> _Required action_
The part to set down runs from the first line of the data below through the line with "This story is", inclusive; write it exactly and leave out the pictures.
BEGIN Exercise data
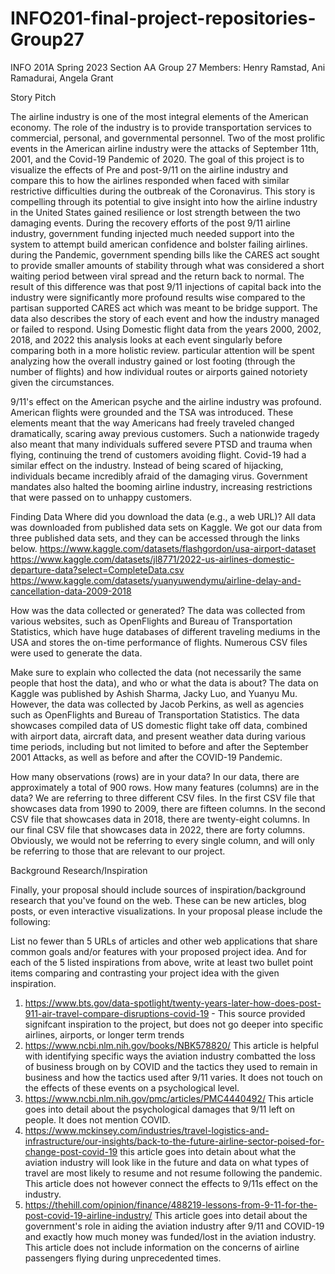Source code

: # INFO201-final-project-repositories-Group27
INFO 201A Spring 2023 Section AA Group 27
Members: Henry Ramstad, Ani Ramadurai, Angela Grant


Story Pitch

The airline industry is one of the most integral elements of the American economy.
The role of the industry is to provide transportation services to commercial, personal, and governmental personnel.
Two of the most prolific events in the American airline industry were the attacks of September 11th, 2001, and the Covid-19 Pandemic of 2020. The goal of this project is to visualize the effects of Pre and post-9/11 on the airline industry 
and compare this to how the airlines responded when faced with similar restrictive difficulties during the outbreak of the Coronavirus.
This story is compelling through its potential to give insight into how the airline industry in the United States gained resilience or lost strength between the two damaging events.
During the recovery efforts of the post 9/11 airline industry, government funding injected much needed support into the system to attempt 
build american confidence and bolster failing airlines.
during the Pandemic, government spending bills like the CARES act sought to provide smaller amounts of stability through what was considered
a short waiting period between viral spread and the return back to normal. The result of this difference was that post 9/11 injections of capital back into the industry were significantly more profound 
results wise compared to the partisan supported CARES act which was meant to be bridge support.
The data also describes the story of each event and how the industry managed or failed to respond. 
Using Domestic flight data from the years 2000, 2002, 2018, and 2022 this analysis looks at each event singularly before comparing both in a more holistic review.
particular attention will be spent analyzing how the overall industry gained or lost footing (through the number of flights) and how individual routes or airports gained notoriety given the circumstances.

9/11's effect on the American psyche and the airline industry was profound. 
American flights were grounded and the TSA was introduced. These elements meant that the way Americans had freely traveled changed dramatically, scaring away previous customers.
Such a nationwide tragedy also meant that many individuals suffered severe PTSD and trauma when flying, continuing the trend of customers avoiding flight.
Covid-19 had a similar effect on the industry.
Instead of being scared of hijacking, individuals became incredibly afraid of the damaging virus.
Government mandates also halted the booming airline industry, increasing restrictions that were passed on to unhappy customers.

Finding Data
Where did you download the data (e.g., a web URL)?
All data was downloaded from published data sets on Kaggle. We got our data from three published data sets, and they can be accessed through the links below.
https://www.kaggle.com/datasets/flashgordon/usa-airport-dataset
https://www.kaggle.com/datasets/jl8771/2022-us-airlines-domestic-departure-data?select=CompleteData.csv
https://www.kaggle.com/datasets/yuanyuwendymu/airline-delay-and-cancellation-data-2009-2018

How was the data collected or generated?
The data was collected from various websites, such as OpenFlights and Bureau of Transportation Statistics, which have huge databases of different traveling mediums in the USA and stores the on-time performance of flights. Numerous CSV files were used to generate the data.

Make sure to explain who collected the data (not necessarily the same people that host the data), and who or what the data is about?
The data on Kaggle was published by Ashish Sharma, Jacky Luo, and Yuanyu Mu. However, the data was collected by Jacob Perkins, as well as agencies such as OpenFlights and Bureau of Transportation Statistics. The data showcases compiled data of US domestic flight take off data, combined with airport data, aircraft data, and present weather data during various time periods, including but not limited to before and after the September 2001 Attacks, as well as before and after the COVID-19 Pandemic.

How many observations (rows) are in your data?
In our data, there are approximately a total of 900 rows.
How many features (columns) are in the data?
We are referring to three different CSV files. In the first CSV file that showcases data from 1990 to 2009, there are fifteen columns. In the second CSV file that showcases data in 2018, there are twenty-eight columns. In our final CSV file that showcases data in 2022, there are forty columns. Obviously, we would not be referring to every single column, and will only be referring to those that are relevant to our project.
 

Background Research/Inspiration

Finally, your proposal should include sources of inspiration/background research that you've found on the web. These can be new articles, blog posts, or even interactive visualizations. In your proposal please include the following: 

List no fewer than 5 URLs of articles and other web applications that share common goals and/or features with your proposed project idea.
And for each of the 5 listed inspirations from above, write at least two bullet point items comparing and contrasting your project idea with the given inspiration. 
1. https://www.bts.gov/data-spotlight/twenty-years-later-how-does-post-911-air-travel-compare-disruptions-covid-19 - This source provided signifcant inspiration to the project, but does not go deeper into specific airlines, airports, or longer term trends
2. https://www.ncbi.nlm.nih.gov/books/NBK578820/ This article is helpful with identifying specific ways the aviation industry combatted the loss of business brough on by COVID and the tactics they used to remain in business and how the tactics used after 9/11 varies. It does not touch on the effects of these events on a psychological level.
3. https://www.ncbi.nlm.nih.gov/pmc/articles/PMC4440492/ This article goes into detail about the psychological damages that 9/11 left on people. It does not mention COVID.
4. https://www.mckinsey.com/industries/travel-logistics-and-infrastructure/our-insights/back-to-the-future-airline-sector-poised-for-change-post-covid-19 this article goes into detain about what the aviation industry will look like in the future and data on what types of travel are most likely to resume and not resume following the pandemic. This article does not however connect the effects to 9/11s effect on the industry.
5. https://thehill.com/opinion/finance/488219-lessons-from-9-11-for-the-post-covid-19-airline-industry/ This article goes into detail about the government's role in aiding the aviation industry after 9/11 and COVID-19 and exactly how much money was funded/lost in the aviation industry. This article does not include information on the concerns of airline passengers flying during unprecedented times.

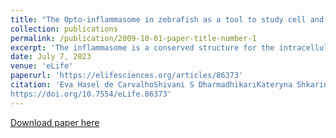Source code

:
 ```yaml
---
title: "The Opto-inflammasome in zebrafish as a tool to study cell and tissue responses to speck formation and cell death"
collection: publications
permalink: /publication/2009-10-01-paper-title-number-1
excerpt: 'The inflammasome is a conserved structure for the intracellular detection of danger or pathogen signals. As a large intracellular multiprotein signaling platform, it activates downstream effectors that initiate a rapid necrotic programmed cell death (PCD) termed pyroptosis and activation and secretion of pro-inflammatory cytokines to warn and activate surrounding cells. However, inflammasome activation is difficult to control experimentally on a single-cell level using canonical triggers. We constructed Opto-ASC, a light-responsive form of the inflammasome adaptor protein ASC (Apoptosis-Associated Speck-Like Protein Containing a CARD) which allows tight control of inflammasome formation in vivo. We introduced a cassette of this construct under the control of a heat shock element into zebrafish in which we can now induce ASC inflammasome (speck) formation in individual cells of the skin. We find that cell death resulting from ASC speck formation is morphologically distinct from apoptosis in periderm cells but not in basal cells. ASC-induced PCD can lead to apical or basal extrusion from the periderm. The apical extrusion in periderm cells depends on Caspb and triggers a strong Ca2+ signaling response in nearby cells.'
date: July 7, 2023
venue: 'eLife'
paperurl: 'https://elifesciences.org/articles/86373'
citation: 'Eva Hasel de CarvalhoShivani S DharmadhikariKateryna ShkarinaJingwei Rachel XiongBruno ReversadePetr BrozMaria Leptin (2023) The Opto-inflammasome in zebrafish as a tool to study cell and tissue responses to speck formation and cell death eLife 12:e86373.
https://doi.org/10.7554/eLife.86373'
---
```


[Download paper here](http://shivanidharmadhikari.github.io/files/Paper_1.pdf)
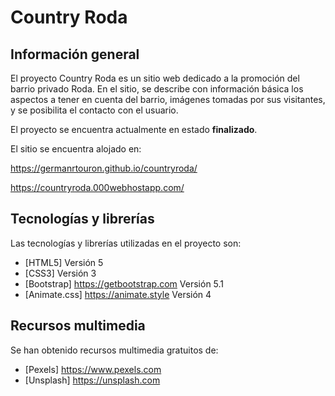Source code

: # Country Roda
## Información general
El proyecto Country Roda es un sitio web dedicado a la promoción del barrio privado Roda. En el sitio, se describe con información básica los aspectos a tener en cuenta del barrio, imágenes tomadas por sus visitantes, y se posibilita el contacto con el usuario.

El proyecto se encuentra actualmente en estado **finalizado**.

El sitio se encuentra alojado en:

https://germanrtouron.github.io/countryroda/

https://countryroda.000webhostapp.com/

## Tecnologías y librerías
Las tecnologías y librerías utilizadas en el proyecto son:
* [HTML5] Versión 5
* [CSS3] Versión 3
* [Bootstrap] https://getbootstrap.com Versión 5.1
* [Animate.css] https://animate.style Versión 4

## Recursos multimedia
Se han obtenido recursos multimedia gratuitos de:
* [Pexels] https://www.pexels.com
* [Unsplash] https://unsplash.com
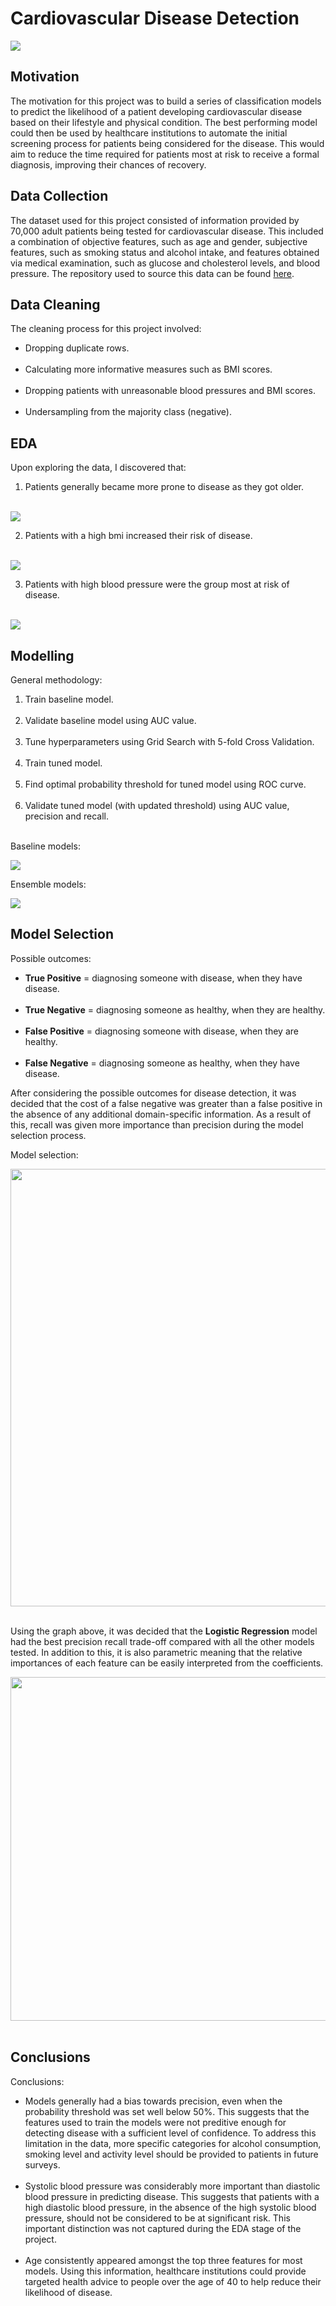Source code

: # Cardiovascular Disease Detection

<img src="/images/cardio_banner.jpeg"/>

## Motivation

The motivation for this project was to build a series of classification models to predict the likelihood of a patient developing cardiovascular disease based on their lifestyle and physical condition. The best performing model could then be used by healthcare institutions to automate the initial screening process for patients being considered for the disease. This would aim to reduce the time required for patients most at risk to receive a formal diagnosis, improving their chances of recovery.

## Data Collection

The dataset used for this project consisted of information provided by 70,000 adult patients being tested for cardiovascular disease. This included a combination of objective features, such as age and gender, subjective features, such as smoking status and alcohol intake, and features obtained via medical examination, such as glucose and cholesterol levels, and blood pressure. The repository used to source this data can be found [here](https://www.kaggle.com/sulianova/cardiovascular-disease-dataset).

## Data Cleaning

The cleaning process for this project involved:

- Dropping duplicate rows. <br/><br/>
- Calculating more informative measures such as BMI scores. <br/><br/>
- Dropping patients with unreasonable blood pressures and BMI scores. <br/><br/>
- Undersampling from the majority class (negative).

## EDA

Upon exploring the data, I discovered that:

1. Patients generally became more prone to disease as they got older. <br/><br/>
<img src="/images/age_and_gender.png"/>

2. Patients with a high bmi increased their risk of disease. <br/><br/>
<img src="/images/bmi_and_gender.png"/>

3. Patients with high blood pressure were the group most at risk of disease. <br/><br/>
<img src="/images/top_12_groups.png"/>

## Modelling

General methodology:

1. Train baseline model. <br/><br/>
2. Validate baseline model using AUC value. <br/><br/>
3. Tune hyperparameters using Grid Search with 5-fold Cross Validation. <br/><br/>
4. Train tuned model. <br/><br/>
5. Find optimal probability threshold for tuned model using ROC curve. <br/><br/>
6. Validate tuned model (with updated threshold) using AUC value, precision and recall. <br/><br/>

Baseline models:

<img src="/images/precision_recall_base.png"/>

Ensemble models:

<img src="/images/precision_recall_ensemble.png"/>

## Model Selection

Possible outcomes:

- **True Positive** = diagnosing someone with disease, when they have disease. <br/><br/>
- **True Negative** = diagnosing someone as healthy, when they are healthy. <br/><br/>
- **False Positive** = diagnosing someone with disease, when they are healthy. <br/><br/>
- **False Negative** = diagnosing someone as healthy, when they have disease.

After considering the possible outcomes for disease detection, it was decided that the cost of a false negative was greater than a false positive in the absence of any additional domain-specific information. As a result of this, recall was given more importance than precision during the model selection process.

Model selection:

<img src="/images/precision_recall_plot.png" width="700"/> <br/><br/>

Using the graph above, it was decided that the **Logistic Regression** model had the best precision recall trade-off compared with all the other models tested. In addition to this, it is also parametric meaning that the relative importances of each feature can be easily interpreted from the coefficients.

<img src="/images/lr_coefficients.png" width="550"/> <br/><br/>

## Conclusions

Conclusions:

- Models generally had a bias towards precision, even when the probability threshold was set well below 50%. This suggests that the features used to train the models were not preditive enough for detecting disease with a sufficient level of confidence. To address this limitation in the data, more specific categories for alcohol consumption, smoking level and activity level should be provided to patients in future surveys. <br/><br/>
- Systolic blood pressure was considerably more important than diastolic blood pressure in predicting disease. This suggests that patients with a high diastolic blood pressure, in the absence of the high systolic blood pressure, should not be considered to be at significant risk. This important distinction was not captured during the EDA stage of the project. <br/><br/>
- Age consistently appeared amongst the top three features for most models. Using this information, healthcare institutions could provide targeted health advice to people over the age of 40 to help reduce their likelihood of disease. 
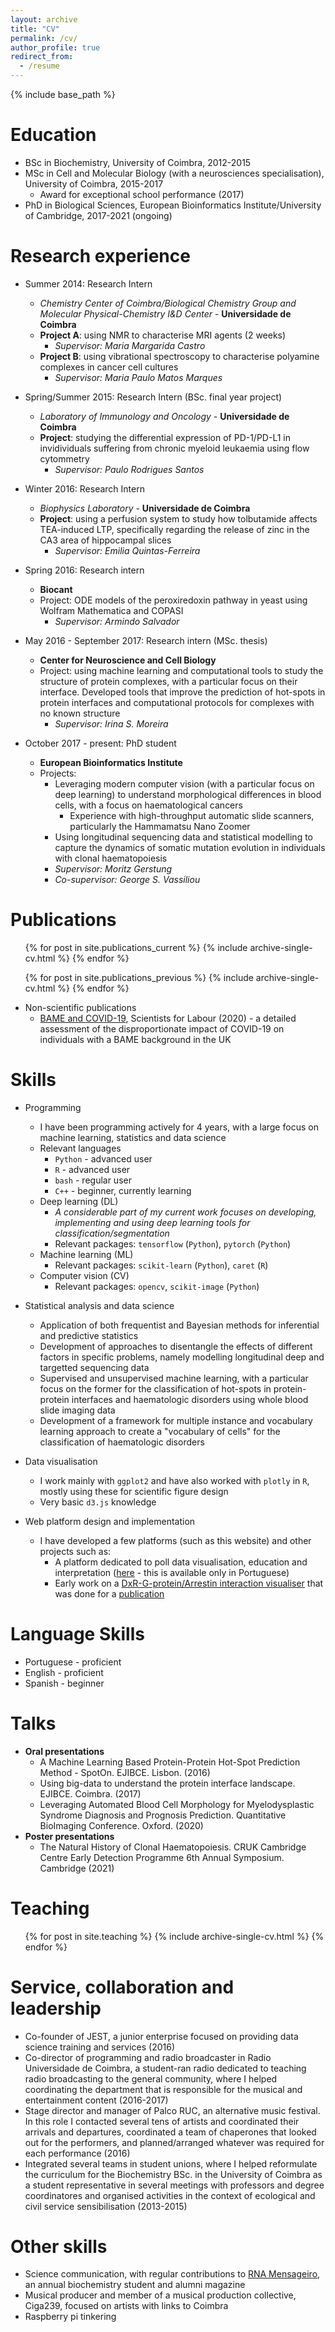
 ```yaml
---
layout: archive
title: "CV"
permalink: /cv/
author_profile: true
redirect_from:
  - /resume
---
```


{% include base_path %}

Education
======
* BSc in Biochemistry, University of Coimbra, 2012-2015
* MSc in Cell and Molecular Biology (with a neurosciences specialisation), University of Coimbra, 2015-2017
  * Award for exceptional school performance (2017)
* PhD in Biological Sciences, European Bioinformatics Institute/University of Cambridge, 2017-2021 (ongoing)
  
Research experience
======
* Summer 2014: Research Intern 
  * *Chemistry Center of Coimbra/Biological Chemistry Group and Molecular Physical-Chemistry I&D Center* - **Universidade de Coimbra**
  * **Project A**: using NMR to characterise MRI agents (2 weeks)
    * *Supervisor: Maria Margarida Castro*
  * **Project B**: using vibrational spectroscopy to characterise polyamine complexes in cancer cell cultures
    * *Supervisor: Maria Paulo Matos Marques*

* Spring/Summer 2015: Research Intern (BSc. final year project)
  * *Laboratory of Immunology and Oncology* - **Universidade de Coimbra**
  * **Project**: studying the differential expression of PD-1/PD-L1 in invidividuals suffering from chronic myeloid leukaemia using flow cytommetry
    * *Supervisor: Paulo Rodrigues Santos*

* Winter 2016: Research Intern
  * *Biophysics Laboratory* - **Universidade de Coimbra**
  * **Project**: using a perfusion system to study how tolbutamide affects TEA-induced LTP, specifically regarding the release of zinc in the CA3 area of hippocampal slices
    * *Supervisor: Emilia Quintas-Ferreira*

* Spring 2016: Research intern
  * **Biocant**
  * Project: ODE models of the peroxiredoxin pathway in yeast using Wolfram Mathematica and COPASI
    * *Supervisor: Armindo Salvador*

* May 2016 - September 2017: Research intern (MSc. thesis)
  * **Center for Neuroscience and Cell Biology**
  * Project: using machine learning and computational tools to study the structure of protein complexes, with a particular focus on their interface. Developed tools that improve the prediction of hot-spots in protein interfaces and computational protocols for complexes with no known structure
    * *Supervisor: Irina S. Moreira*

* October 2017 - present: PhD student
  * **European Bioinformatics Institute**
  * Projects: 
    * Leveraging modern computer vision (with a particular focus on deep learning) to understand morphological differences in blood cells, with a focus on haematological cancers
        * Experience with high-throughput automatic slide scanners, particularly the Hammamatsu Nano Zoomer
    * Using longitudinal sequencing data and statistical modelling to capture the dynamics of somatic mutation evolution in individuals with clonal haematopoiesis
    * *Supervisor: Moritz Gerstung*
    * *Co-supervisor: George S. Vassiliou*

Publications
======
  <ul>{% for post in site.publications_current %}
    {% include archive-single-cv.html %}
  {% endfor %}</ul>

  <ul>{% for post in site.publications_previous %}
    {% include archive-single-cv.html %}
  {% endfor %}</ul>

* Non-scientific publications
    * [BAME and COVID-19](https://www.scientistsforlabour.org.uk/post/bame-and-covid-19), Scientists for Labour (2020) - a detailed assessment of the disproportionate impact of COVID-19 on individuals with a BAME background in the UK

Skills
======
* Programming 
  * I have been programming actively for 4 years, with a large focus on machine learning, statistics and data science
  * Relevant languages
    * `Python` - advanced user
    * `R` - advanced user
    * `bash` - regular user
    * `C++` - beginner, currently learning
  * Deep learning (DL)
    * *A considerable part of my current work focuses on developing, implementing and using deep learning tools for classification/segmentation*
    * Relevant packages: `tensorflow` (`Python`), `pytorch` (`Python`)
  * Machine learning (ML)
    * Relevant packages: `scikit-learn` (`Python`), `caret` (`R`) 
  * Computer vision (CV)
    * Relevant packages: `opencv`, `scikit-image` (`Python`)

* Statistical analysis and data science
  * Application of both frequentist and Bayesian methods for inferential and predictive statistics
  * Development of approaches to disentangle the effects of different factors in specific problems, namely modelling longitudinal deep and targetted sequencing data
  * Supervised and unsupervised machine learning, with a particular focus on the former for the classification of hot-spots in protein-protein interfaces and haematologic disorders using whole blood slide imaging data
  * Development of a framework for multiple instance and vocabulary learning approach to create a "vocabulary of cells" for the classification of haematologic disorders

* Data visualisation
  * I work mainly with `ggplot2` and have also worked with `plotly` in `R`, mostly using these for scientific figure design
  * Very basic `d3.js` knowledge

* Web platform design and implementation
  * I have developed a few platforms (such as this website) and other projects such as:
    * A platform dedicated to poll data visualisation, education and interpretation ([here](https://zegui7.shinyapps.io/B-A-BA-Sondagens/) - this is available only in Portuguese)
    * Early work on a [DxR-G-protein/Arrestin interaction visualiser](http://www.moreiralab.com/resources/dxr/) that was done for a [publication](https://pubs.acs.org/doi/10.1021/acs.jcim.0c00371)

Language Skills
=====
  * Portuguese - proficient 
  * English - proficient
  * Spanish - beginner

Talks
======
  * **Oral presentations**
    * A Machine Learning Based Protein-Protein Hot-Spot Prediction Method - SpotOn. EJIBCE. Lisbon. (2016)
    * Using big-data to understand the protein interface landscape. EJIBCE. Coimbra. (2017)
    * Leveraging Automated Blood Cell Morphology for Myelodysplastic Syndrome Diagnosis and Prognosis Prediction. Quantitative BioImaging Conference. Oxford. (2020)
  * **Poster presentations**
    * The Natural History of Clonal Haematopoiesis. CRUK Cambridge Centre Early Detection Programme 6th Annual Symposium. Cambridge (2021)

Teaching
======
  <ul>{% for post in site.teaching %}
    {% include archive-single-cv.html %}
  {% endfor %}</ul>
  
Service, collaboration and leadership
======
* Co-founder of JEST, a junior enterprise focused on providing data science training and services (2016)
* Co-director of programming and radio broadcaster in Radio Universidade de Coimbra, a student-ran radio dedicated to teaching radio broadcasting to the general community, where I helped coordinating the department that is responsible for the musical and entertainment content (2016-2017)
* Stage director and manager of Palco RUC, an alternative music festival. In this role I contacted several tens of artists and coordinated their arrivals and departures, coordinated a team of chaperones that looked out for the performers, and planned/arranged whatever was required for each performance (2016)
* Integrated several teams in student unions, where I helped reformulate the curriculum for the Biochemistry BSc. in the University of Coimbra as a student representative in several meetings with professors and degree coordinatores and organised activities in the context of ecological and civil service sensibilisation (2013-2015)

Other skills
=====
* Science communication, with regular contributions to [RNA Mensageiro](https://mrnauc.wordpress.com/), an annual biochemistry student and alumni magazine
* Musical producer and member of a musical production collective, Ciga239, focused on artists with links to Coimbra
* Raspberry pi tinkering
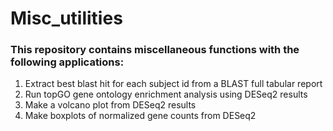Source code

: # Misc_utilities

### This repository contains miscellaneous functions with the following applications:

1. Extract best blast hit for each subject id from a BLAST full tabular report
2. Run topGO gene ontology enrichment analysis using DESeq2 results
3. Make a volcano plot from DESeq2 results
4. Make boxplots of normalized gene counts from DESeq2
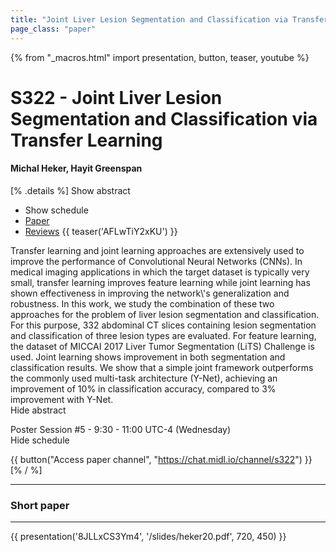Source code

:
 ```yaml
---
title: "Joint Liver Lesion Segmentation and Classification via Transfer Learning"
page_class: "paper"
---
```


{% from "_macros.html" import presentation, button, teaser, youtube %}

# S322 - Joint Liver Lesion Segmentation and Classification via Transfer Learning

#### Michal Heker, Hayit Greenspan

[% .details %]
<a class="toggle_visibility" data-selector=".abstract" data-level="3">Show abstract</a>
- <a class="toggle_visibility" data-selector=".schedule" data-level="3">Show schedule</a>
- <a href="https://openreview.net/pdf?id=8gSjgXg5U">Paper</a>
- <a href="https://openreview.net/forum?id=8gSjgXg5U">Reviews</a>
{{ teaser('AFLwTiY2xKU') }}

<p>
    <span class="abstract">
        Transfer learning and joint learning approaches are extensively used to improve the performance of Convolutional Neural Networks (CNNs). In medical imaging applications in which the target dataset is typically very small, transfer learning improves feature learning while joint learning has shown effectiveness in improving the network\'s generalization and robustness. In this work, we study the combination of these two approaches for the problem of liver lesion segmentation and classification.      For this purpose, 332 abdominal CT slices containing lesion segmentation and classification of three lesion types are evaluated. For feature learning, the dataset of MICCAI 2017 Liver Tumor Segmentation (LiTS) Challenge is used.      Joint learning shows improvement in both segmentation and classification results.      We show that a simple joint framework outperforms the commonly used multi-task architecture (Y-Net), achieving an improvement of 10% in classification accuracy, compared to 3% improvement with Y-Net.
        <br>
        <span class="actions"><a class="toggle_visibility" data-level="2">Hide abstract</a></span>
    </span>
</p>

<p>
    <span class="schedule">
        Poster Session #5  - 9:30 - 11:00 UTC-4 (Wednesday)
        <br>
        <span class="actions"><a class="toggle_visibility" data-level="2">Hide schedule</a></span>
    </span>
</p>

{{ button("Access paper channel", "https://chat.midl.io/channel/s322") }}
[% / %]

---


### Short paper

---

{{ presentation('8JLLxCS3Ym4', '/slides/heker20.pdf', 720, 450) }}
END Exercise data
> _Answer_
Source code

: # INFO201-final-project-repositories-Group27
INFO 201A Spring 2023 Section AA Group 27
Members: Henry Ramstad, Ani Ramadurai, Angela Grant


Story Pitch

The airline industry is one of the most integral elements of the American economy.
The role of the industry is to provide transportation services to commercial, personal, and governmental personnel.
Two of the most prolific events in the American airline industry were the attacks of September 11th, 2001, and the Covid-19 Pandemic of 2020. The goal of this project is to visualize the effects of Pre and post-9/11 on the airline industry 
and compare this to how the airlines responded when faced with similar restrictive difficulties during the outbreak of the Coronavirus.
This story is compelling through its potential to give insight into how the airline industry in the United States gained resilience or lost strength between the two damaging events.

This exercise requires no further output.